Breakthrough in hybrid species science
Computational biologist Professor Murray Cox and molecular biologist Dr Austen Ganley led the research that analysed what happens when a new species is formed. Their findings were published today in the Public Library of Science online journal, PLoS Genetics.
"When two very different species suddenly merge together, a new species is created instantaneously that contains two different sets of machinery, or RNA (Ribonucleic acid) as it's known," Professor Cox says. "Some parts of this machinery won't work together, so we asked the question, how does this hybrid survive?"
Professor Cox says hybrids are surprisingly common and can be seen in the cotton used to make bed-sheets, the wheat in bread and in New Zealand alpine plants.
His team used advanced computational biology methods to sequence and analyse hundreds of millions of RNA copies of a fungus found in grass. "This particularly fungus [epichloe endophyte] is one of the good guys," he says. "The plant gives the fungus a place to live, and the fungus produces chemicals that kill insects that try to eat the grass.
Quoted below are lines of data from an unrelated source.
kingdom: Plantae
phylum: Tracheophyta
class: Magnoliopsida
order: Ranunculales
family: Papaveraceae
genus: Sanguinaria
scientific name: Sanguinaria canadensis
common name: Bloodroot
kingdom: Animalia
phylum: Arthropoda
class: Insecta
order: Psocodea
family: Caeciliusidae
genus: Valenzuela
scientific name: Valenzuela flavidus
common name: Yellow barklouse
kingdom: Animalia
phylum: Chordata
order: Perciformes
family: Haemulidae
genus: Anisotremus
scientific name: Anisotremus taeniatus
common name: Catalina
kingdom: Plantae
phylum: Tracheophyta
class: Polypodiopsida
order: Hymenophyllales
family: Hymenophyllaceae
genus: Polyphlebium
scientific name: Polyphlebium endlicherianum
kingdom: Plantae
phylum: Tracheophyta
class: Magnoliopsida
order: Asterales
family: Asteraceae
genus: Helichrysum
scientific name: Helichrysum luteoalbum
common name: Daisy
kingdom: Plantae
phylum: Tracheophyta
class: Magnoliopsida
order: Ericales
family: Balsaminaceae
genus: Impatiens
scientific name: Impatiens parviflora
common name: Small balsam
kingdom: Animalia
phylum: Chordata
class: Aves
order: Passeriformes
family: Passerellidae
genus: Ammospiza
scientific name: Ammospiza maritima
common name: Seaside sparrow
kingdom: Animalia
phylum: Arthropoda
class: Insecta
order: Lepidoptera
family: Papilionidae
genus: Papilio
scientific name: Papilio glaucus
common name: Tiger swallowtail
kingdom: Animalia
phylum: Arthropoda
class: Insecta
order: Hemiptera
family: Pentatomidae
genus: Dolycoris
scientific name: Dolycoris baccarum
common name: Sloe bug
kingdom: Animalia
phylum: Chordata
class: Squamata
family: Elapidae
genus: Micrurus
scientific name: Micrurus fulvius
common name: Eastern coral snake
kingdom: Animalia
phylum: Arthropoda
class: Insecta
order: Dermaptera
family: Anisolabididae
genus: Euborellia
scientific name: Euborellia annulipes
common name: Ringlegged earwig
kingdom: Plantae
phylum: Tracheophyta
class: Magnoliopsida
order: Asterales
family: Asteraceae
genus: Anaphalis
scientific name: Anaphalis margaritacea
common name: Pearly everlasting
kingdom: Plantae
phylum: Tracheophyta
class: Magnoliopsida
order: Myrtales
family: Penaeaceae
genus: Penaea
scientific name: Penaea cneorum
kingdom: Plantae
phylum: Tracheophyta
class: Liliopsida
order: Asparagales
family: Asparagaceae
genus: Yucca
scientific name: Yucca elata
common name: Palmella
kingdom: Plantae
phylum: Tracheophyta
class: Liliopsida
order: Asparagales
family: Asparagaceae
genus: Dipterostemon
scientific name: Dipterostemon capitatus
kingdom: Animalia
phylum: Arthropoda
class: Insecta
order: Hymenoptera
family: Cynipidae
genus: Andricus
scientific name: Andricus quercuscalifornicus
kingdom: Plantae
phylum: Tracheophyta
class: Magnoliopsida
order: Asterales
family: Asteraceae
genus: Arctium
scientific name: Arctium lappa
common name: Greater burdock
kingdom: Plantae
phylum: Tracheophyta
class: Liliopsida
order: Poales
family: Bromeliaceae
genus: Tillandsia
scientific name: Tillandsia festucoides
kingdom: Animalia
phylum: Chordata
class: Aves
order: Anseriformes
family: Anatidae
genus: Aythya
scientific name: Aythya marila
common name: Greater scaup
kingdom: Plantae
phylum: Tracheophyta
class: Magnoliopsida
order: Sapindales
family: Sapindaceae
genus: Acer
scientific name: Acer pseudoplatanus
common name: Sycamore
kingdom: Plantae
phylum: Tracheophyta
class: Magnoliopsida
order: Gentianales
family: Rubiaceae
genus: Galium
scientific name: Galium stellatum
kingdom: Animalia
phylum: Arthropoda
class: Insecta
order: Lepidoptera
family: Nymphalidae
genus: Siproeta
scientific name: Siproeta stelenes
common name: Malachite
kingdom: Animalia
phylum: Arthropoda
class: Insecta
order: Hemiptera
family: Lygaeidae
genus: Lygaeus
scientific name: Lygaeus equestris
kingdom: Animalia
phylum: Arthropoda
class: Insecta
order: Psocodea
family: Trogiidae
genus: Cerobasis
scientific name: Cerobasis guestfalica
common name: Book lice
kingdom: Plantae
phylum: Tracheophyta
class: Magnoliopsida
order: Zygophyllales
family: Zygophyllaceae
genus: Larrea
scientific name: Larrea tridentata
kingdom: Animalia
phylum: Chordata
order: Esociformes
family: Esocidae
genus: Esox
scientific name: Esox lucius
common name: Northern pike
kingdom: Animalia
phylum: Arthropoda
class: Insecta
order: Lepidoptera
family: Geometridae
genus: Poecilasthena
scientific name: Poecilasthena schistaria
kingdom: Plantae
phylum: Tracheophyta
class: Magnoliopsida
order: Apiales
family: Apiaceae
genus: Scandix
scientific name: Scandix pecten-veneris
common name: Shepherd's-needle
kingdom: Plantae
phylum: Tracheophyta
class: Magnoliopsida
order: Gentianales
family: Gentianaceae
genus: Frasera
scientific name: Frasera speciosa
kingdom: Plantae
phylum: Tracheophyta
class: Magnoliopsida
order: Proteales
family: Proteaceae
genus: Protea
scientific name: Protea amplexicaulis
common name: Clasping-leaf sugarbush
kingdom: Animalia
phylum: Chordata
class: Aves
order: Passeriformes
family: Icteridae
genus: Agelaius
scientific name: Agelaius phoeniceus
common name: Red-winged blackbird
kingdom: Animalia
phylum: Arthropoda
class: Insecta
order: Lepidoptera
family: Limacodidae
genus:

This hidden relationship is a key reason for the success of New Zealand's multibillion dollar dairy industry."
Professor Cox was amazed to find that the RNA levels in the grass fungus were almost identical to the patterns found in cotton – the only other hybrid species that has undergone similar analysis.
"These species are radically different, for starters, one is a plant, the other is a fungus," he says. "Therefore we realised we had identified universal rules that dictate how gene expression has to behave in order for hybrid species to control their two sets of machinery [RNA], regardless of what exact species those hybrids are."
These genetic rules revealed that the hybrid's genes mimic one parent or the other. "The RNA levels showed one copy effectively gets turned off. It's not simply an average of what its parents have. This pattern occurs in both fungi and plants—in other words, there are universal rules that control gene expression levels in hybrids across the tree of life."
It is this final point that has generated the greatest interest in the scientific community and earned Professor Cox's research a place in the PLOS Genetics publication.